*Passage*.
Prototype vaccines based on simian immunodeficiency virus (SIV) can protect primates against infection with AIDS-causing SIV strains, including strains not used in the vaccine. Animals that do become infected have much lower viral loads and, so far, have not developed AIDS symptoms.
None of the more than 40 candidate HIV vaccine strategies evaluated in human trials have shown such broad protection in primate studies. But neither is any of these strategies potentially as risky.
Reversion to wild type has never yet been seen in monkey studies of prototype vaccines, but the possibility remains.
"Live attenuated HIV vaccines would move forward if it weren't for one thing: safety," said National Cancer Institute researcher Larry Arthur during a press conference at the 1997 meeting of NIAID's National Cooperative Vaccine Development Groups for AIDS (NCVDG, see AIDS Weekly Plus, May 19, 1997).
Despite these concerns, Arthur hinted that he would favor testing of a live attenuated HIV vaccine if there were a study population in which the risk of HIV infection might outweigh vaccine risks.
"I've always been in favor of attenuated virus and I continue to be so," Arthur said.
Arthur noted that of all antiviral vaccines currently in widespread human use, only one (the hepatitis B subunit vaccine) does not use a live attenuated or whole killed virus. And when sufficiently attenuated live vaccines become available, Arthur said, they usually replace the killed-cell vaccines.
NIAID Director Fauci suggested in his plenary address to the 1997 NCVDG meeting that his agency is no longer firmly opposed to human tests of a live attenuated HIV vaccine.
"For safety reasons we have stayed away, but this may be something we might reconsider," he said.

*Study questions*.
[1] Answer these questions using the HIV vaccine passage, one answer per line:
(a) How many candidate HIV vaccine strategies have been evaluated in human trials?
(b) Which antiviral vaccine in widespread human use does not use a live attenuated or whole killed virus?
(c) At which meeting did Fauci give his plenary address?
[2] Supply a continuation of the HIV vaccine passage that picks up after its final sentence.
The entries come from a separate source.

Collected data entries
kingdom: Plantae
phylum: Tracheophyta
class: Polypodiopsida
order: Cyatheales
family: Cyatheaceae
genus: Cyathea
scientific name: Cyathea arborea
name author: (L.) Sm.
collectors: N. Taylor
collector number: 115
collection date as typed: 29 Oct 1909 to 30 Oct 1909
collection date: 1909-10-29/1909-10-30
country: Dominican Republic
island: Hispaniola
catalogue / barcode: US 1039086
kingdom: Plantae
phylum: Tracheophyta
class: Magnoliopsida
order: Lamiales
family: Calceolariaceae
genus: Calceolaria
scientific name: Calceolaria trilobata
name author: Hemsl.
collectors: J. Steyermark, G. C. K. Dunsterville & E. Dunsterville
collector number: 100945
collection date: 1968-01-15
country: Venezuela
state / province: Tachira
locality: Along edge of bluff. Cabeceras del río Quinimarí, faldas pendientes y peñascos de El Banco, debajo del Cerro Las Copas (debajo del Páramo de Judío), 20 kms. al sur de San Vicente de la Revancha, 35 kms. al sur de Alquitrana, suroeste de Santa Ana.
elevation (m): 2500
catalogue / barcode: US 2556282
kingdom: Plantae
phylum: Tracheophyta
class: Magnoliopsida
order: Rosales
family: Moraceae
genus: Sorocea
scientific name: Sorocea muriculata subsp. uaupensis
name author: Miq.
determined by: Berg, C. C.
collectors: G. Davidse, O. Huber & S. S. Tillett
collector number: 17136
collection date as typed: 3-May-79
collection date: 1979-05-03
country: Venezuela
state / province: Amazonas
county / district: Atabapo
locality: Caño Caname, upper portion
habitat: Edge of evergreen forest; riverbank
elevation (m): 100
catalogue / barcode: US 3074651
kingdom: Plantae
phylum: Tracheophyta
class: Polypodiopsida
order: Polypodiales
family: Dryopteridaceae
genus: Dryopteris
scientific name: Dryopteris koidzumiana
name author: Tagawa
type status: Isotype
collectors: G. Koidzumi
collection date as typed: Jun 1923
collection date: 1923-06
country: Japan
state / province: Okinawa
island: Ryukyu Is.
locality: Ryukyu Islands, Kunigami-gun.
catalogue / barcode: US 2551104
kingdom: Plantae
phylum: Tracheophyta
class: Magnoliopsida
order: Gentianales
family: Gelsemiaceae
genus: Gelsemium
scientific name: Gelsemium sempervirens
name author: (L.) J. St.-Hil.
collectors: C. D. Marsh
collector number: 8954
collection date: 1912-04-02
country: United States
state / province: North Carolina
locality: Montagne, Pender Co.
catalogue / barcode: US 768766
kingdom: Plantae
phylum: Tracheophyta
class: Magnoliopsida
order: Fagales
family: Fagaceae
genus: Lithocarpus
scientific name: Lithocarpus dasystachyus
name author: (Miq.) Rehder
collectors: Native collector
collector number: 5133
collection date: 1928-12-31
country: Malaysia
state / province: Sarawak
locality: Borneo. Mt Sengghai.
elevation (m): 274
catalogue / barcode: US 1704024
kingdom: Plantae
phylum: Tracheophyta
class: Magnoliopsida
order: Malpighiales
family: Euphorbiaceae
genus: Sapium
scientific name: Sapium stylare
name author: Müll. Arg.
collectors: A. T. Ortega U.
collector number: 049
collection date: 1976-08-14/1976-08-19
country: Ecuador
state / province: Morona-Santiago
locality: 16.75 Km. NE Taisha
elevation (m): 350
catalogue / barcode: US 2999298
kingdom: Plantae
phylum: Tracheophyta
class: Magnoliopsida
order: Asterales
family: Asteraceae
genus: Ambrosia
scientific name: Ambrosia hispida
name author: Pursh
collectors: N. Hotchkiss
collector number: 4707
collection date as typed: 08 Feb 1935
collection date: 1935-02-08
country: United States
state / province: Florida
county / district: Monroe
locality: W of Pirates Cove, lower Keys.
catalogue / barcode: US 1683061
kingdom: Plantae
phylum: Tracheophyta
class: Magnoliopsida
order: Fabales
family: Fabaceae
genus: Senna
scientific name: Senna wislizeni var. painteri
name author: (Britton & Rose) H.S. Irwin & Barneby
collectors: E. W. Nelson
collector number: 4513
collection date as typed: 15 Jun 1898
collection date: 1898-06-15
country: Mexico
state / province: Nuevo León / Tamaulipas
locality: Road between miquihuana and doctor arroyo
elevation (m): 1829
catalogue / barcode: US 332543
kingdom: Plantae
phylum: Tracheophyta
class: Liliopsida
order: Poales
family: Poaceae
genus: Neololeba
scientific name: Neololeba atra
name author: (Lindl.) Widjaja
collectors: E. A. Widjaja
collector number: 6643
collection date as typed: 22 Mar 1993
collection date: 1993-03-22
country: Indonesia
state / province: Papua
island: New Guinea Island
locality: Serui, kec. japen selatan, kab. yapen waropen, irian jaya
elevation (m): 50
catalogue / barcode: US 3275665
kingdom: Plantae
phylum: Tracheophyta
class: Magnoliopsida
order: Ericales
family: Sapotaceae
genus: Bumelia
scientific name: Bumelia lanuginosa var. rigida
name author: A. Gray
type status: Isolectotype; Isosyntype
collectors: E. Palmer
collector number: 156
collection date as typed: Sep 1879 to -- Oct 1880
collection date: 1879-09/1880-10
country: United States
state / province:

*Answers to the tasks*.
[1]
(a) More than 40
(b) The hepatitis B subunit vaccine
(c) The 1997 meeting of NIAID's National Cooperative Vaccine Development Groups for AIDS (NCVDG)

[2]
And David Baltimore, Nobel laureate and chair of the NIH AIDS Vaccine Research Committee, called a live attenuated vaccine the "most exciting [approach] today."
The trick to making a live HIV vaccine is to remove genetic elements that make it pathogenic while leaving just enough of the genome to permit it to be weakly infectious.
Harvard researcher Ronald C. Desrosiers first accomplished this in 1993 by removing the nef regulatory gene from the SIV genome (HIV also has a nef gene). Desrosiers and colleagues have gone on to develop a triply deleted SIV vaccine (SIVdelta3) that lacks the viral nef, vpr, and LTR gene sequences.
The vaccine was licensed by Harvard to Therion Biologics Corp., which is developing it in cooperation with Harvard and TSI Mason Laboratories, TSI Corporation, Worcester, Massachusetts.
Optimism over live attenuated SIV vaccines is tempered by the finding that the vaccines are protective only when animals are challenged more than a year after inoculation.
Also dimming enthusiasm over these vaccines is the finding that they can be pathogenic in neonatal monkeys, although it appears that such effects depend on oral administration of a huge dose of the vaccine (see AIDS Weekly Plus, March 18, 1996).
Finally, there is the question of how long one should wait before deciding that the vaccines are safe enough for human tests. Critics of live attenuated HIV vaccines suggest that pathogenic effects might become apparent only a decade or more after vaccination.
But a bizarre twist of fate may already have provided the first human test of a nef-attenuated HIV vaccine. Between 1981 and 1984, seven people were infected with HIV via blood transfusions from a single donor in Sydney, Australia (see AIDS Weekly Plus, February 19, 1996; January 20, 1997; and March 17, 1997).
All of the infected individuals have been asymptomatic for more than a decade, with low viral load and normal CD4 counts (one elderly cohort member died in 1995 of causes unrelated to HIV disease). Analysis of virus isolated from the donor and the seven infected recipients showed that it fortuitously contained a truncated nef gene (the C-terminal 43 amino acids are missing).
These events "suggest a reasonable safety profile in human subjects along with a beneficial immune response that may protect against subsequent exposure to HIV," Farthing suggested in his call to the 5,500 IAPAC members.